Twitter: The NBA's Version of Cheers
Because I write about the NBA and work with NBA players on social media I try to follow every single person with some sort of connection to the NBA. Following all of these people has made the experience of watching an NBA game that much more fun. I get the communal sports bar experience without having to go around a bunch of drunks that don't really know what they are talking about.
I was in a sports bar during LeBron James' 25 straight points outburst against the Pistons in Game 5 of the 2007 Eastern Conference Finals. The people around me were excited and it was an OK atmosphere to be around, but half the people were drunks who had no idea what they were talking about.

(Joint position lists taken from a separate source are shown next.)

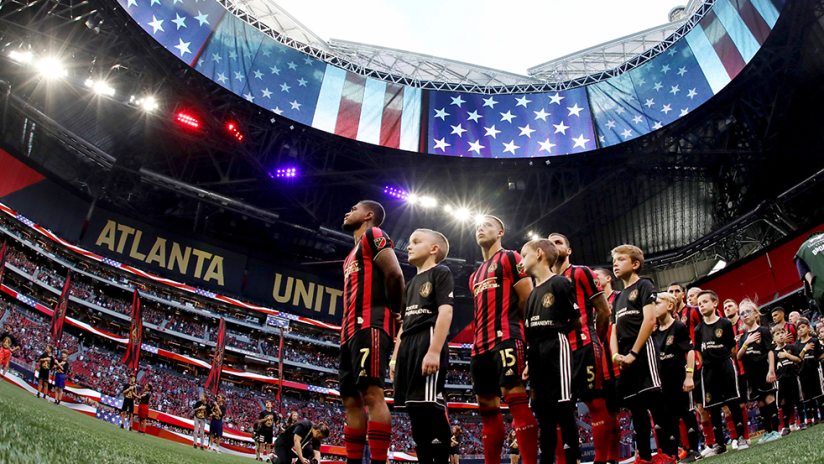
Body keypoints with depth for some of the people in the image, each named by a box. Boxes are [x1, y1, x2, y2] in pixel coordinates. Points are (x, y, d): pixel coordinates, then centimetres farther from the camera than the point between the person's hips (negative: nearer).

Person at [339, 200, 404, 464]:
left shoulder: (373, 235, 1)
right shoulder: (355, 252, 30)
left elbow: (395, 275, -12)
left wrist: (395, 312, -1)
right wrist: (346, 333, 19)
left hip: (369, 325, -10)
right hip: (351, 329, 10)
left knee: (371, 393, -17)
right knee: (351, 399, 7)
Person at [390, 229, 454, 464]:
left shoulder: (441, 273, 2)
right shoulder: (411, 284, 26)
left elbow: (445, 312, -11)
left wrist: (434, 351, -21)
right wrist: (395, 357, 17)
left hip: (428, 344, -9)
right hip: (407, 349, 9)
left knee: (429, 407, -14)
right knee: (415, 410, 6)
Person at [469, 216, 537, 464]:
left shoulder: (509, 258, 4)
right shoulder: (475, 276, 27)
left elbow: (527, 298, -3)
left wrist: (507, 323, 1)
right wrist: (478, 340, 15)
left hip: (505, 338, -8)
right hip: (481, 344, 8)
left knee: (515, 398, -15)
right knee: (487, 406, 6)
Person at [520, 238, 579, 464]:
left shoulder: (560, 283, -5)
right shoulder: (531, 295, 19)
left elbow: (577, 320, -4)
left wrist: (555, 335, 4)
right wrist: (528, 363, 12)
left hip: (556, 352, -8)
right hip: (537, 357, 8)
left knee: (563, 409, -7)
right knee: (543, 412, 9)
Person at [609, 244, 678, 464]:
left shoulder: (643, 285, 2)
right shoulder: (618, 297, 24)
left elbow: (649, 320, -10)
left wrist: (634, 353, -15)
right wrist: (616, 355, 1)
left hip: (641, 350, -7)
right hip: (626, 359, 7)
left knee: (654, 400, -12)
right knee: (635, 406, 7)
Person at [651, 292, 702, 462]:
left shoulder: (679, 327, -6)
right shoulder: (655, 333, 10)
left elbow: (690, 351, -10)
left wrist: (689, 376, -15)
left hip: (680, 378, -6)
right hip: (664, 380, 6)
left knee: (687, 413, 2)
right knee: (670, 416, 10)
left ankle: (693, 450, 10)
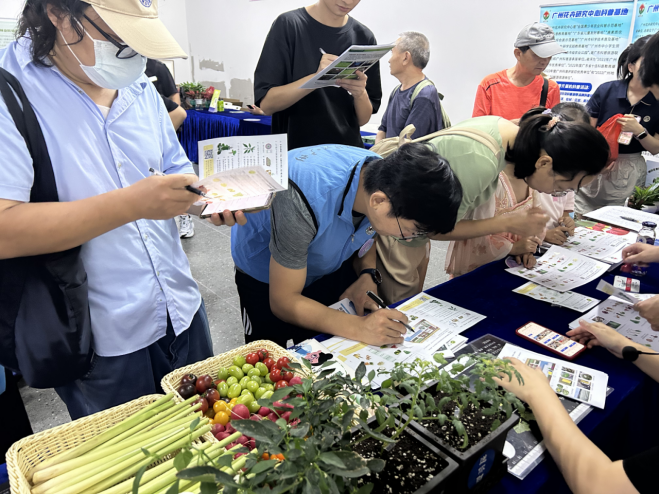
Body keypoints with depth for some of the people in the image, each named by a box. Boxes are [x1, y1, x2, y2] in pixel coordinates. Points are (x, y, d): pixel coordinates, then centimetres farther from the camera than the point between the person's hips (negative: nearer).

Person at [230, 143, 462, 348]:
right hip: (266, 273, -4)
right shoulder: (301, 202, -42)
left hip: (331, 264, 5)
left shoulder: (385, 176, -23)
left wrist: (368, 275, -19)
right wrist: (359, 328, -43)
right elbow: (283, 301, -32)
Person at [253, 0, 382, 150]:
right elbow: (266, 104, -12)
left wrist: (360, 95, -17)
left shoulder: (364, 37, 2)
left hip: (347, 153, 1)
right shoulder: (289, 25, -5)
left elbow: (363, 119, 4)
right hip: (295, 153, -1)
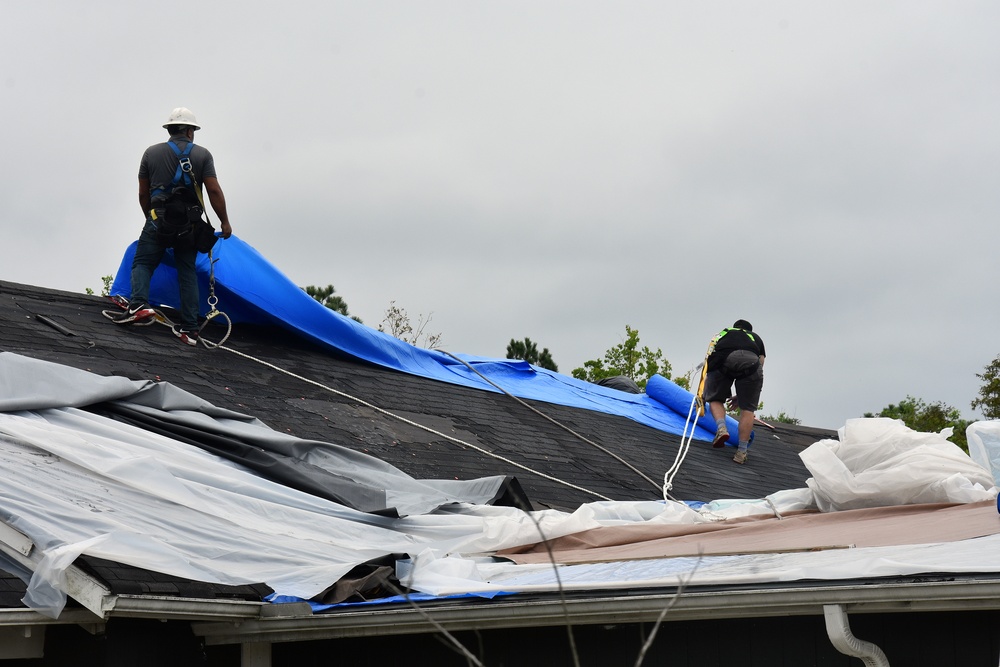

Jump to the 2009-10 season where a good amount of the people affiliated with the NBA are on Twitter. It's created a virtual sports bar where people that actually watch and understand the game come to talk about that night's happenings. When I'm watching a game I always have Twitter open. The stream of information that pours out on game nights from these NBA junkies makes the game experience that much better.
Let's take Friday night's game experience. The Knicks upset the Hawks at home in a tightly-contested overtime battle. The story of the game was Nate Robinson returning to drop 41 points on the Hawks after receiving 14 straight DNP-CD's from his coach, Mike D'Antoni. I follow New York Knicks and Atlanta Hawks beat writers, so I was getting immediate feedback from their perspective of what was happening as the game was going on. I also follow both the Knicks and the Hawks official Twitter accounts as well as the accounts of some of their respective P.R. and marketing teams, so I was getting the information from the teams' perspective as the game was going on. When you mix in the general NBA writers, coaches and NBA players that I follow, I had a real-time conversation about the game in front of me that was almost as fun to participate in as actually watching Nate drop 41 on the Hawks. And I must not have been the only one doing this, as Nate Robinson became a trending topic on Twitter during the game.
By the end of the game NBA players were all sending congratulatory tweets to Nate. As well, conversations were erupting over the issue of whether this proved that D'Antoni was wrong for sitting Nate for 14 games. I work with Nate on social media, so obviously I have my own skewed opinions. But it was fun to hop in and argue with some of the Knicks bloggers and beat writers over the issue.
Later that night, Kobe Bryant hit his third game-winner of the season, crushing the hearts of the young Sacramento Kings. Following the conversation on Twitter immediately after the game was pretty awesome. Kobe is still the most polarizing figure in all of sports, so whenever he does something spectacular, both the Kobe haters and Kobe fan boys come out on Twitter and duke it out. As well, the battle between stat geeks and their naysayers erupted over the issue of whether Kobe is really that clutch or not (stat-heads say "no", others say "you must be blind"). And of course, Kobe Bryant became a trending topic on Twitter right after the shot.
Here are a few Twitter suggestions to get you started:
Most Valuable Tweeter No. 1: FanHouse's Matt Moore (@HPBasketball). He's an NBA league pass junkie and a joy to follow on Twitter. Follow him and you'll have a good feel for what's going on in the NBA that night.
Most Valuable Tweeter No. 2: Holly MacKenzie (@StackMack). Holly is another league pass junkie that will give you a great feel for what's going on throughout the night. She also covers the Raptors for TheScore.com and NBA.com.
Hidden Twitter Jewel: Clarence Gaines (@CGRock24). He's a former Chicago Bulls scout that gives great perspective on the game and the players involved. He's scouted many of today's greats and has even posted some of his scouting reports on guys like Grant Hill, Kevin Garnett and Steve Nash from their pre-NBA days. He has less than 400 followers, but gives much better analysis on the game than a guy like Sports Guy Bill Simmons (who has 1 million-plus followers).